[YOUR INSTRUCTIONS]
Reproduce the lines below exactly. Begin with the first, end with the line containing "[767,427,842,446] Familien, ->", and leave out the pictures.

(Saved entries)
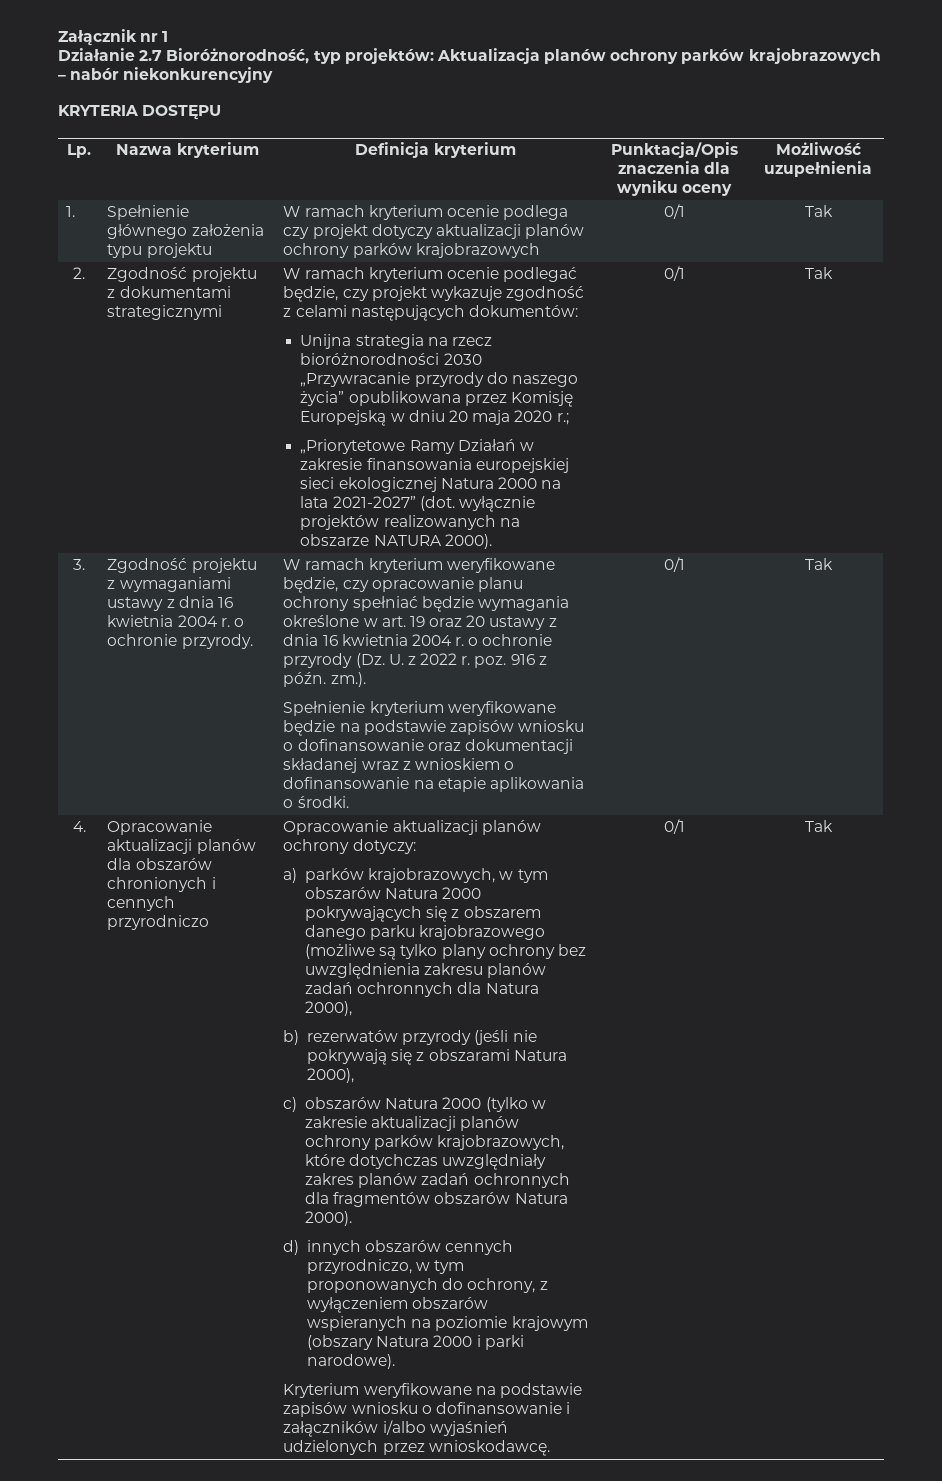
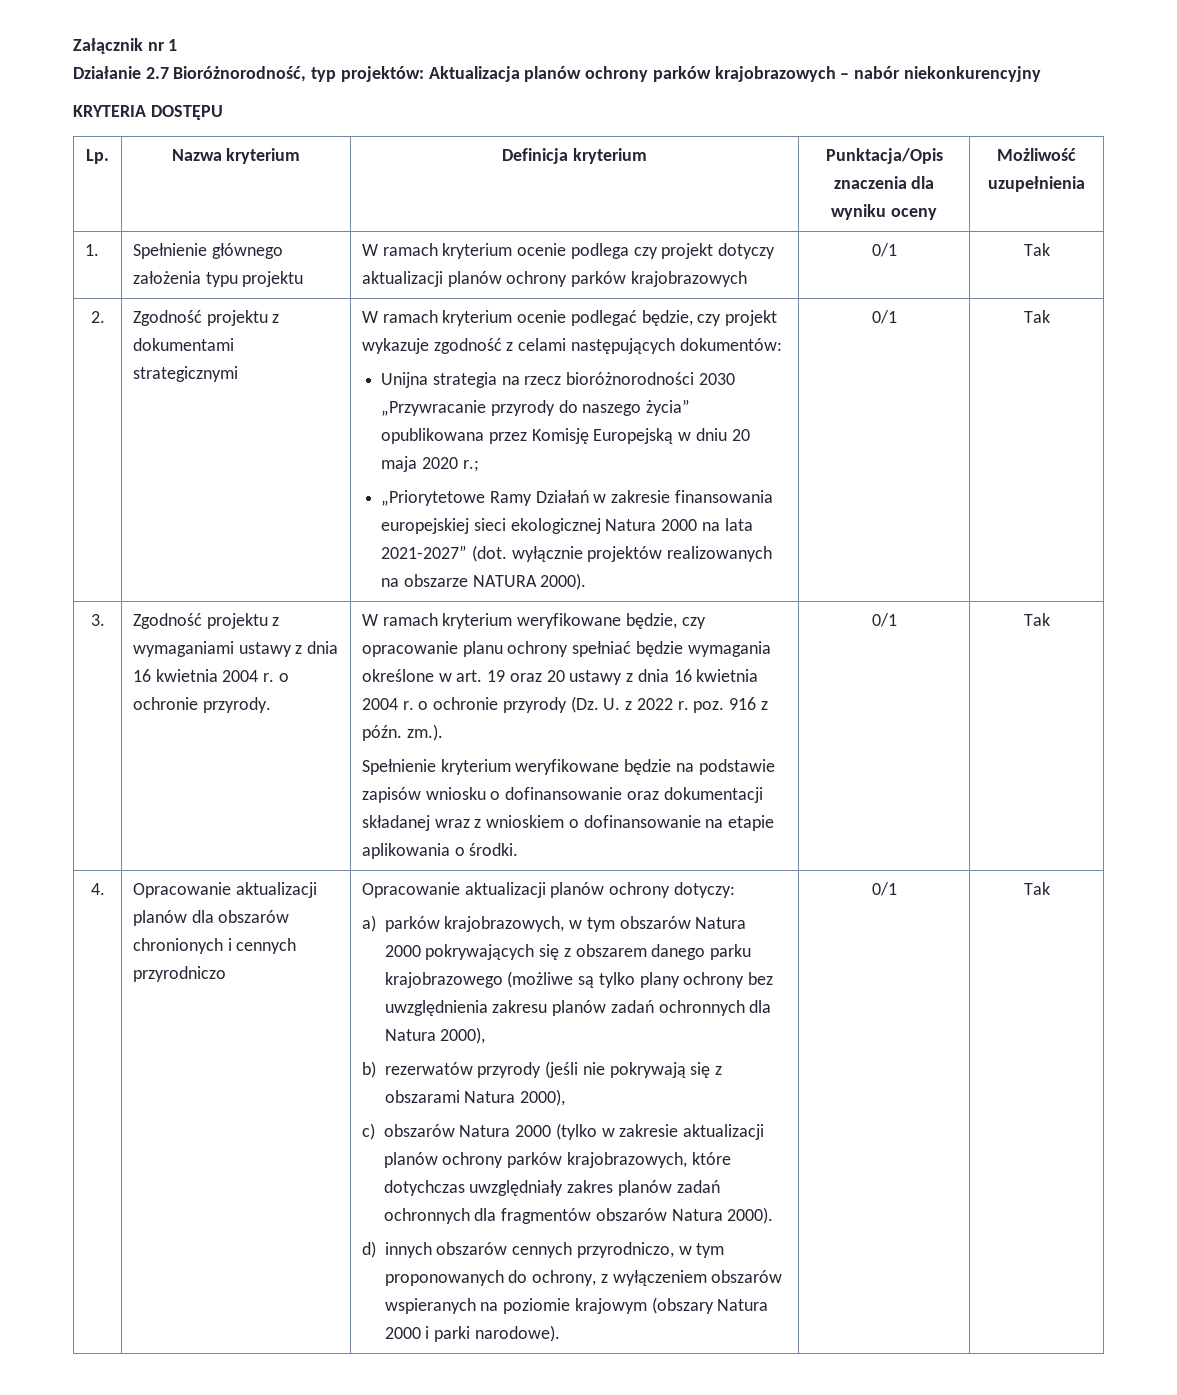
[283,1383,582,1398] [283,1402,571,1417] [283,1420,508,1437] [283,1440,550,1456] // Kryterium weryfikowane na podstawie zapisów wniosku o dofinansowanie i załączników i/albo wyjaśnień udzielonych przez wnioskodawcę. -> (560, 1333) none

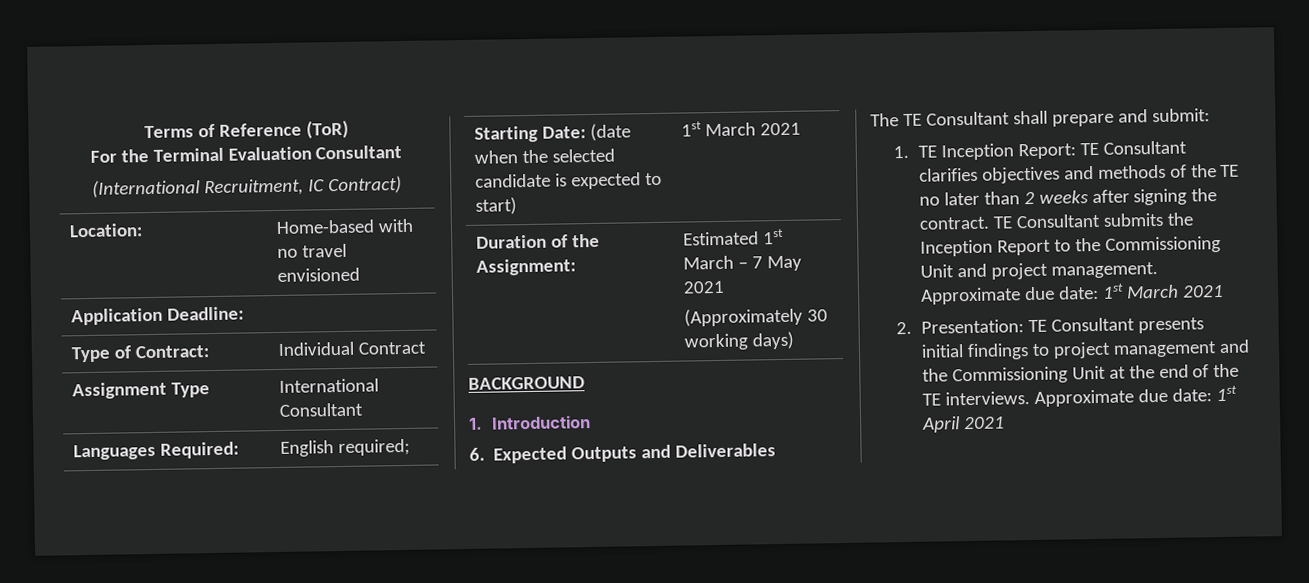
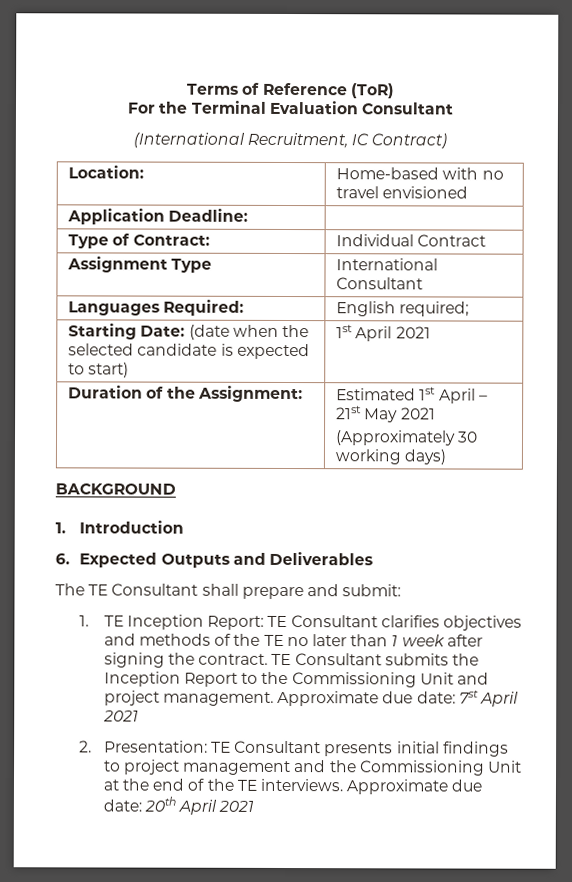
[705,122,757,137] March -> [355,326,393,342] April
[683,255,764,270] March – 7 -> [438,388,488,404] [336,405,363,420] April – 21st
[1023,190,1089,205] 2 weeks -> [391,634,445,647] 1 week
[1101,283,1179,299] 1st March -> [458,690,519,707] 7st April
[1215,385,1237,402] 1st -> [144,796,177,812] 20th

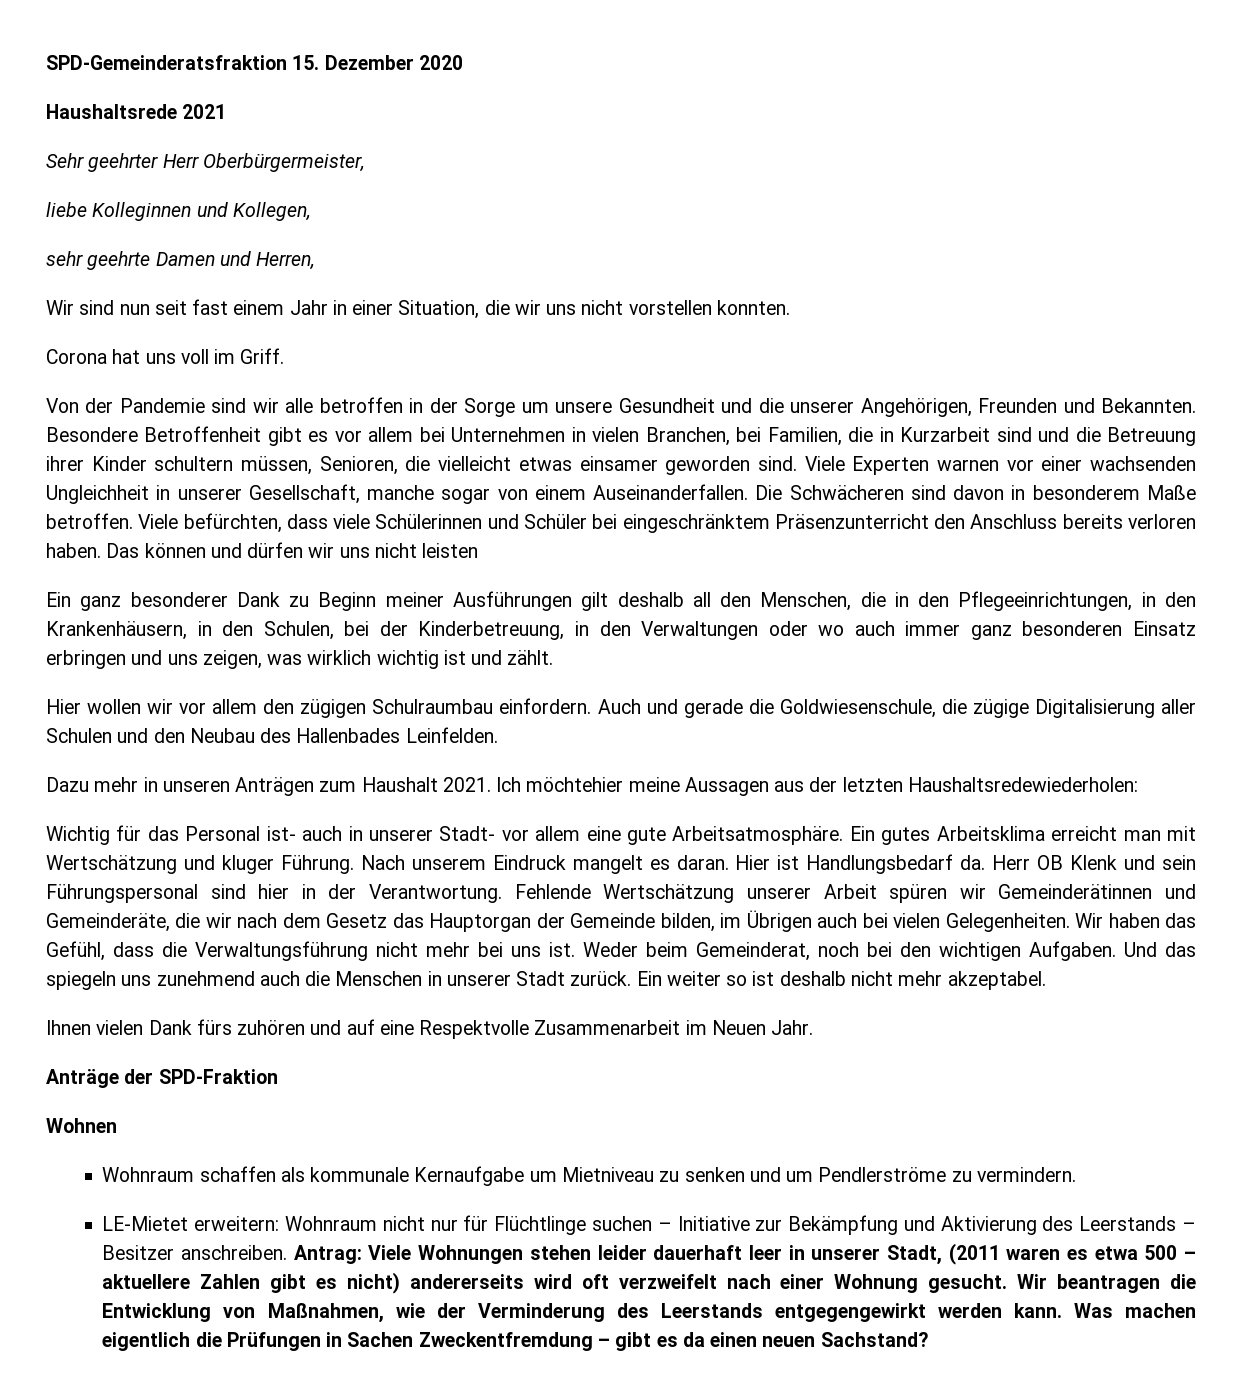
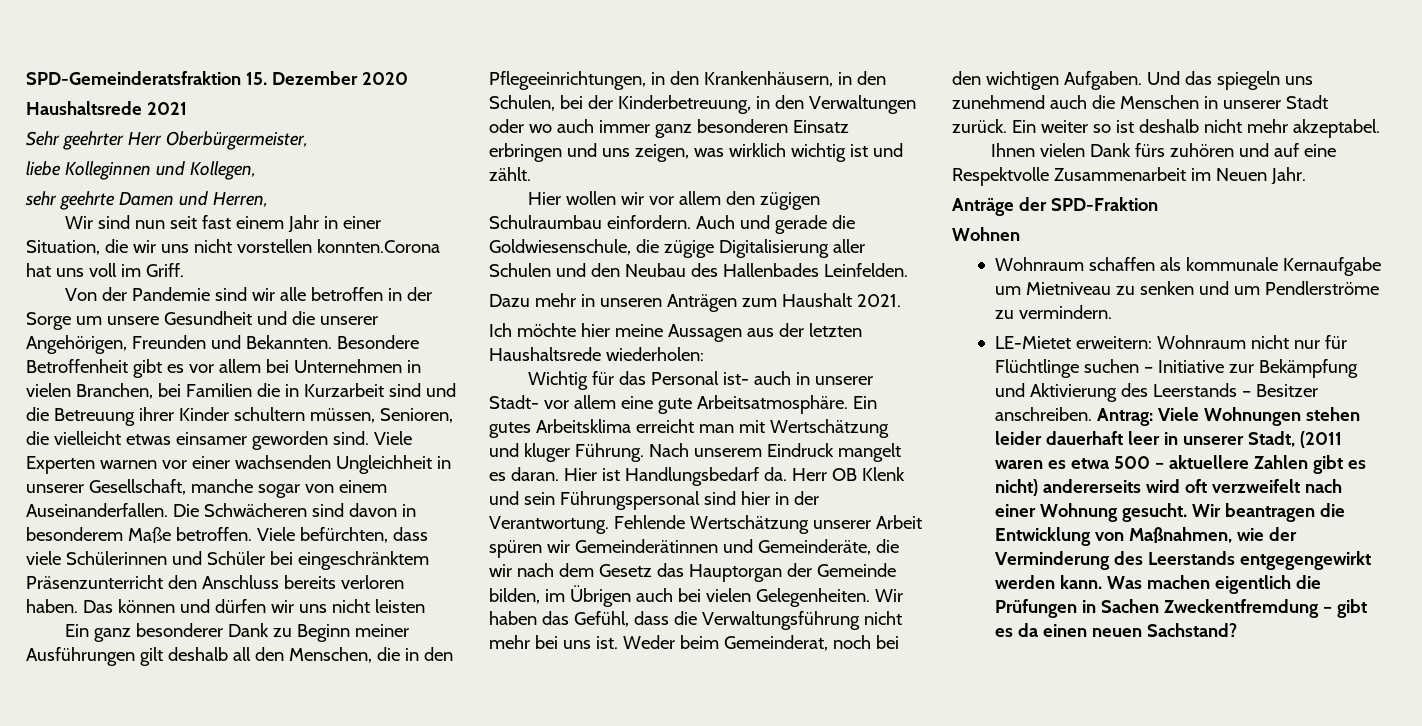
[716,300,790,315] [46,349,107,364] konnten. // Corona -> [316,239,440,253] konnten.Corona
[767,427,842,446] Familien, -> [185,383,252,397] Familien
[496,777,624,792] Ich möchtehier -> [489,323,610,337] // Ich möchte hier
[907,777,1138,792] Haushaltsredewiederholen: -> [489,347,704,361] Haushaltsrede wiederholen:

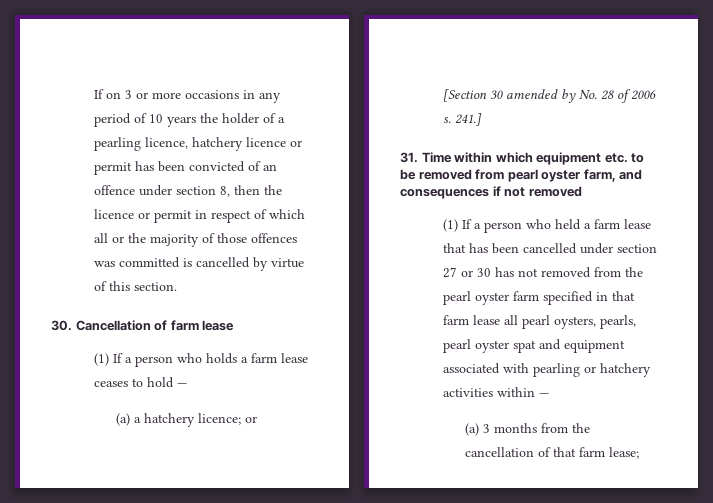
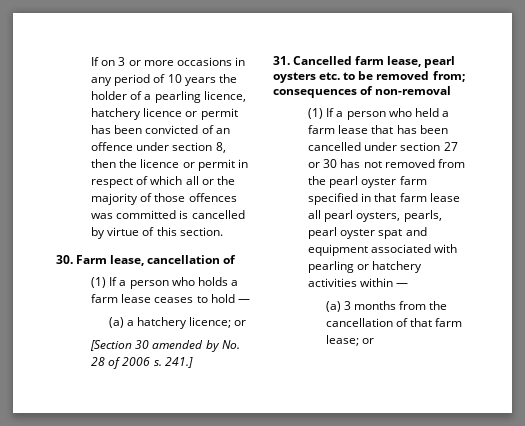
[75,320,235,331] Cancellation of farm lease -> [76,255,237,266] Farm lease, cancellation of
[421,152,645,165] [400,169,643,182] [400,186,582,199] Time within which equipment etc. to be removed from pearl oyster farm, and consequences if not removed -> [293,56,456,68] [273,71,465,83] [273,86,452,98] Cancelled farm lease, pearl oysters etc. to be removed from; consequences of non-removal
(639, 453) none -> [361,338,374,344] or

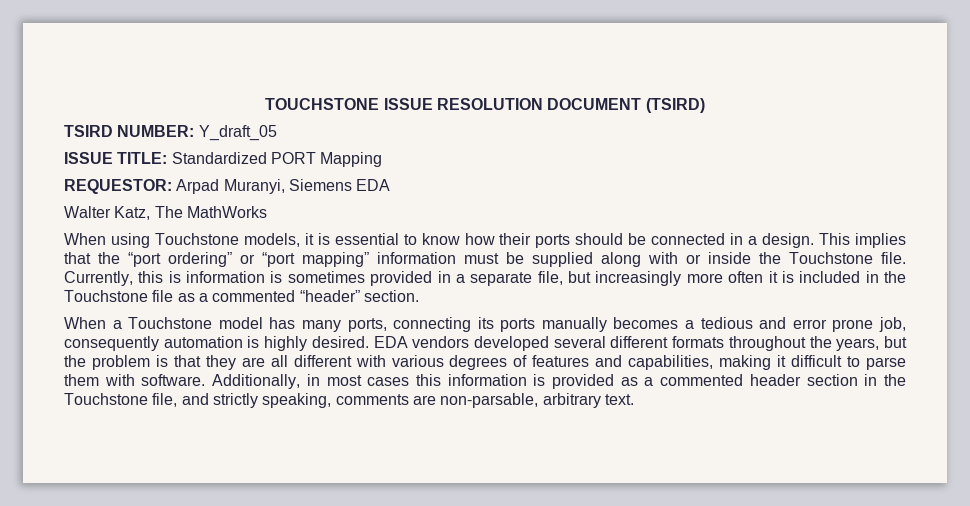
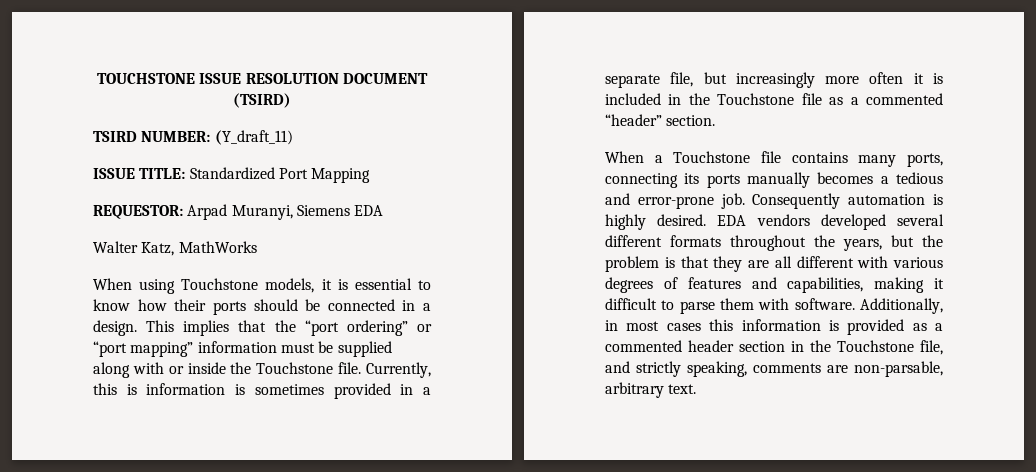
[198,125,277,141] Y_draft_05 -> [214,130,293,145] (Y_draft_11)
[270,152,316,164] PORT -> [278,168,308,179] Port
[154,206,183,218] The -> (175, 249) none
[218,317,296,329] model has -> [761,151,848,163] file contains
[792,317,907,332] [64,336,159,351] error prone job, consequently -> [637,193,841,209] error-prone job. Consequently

[ANSWER TO THE EXERCISE]
[283,1383,582,1398] [283,1402,571,1417] [283,1420,508,1437] [283,1440,550,1456] // Kryterium weryfikowane na podstawie zapisów wniosku o dofinansowanie i załączników i/albo wyjaśnień udzielonych przez wnioskodawcę. -> (560, 1333) none

[705,122,757,137] March -> [355,326,393,342] April
[683,255,764,270] March – 7 -> [438,388,488,404] [336,405,363,420] April – 21st
[1023,190,1089,205] 2 weeks -> [391,634,445,647] 1 week
[1101,283,1179,299] 1st March -> [458,690,519,707] 7st April
[1215,385,1237,402] 1st -> [144,796,177,812] 20th

[716,300,790,315] [46,349,107,364] konnten. // Corona -> [316,239,440,253] konnten.Corona
[767,427,842,446] Familien, -> [185,383,252,397] Familien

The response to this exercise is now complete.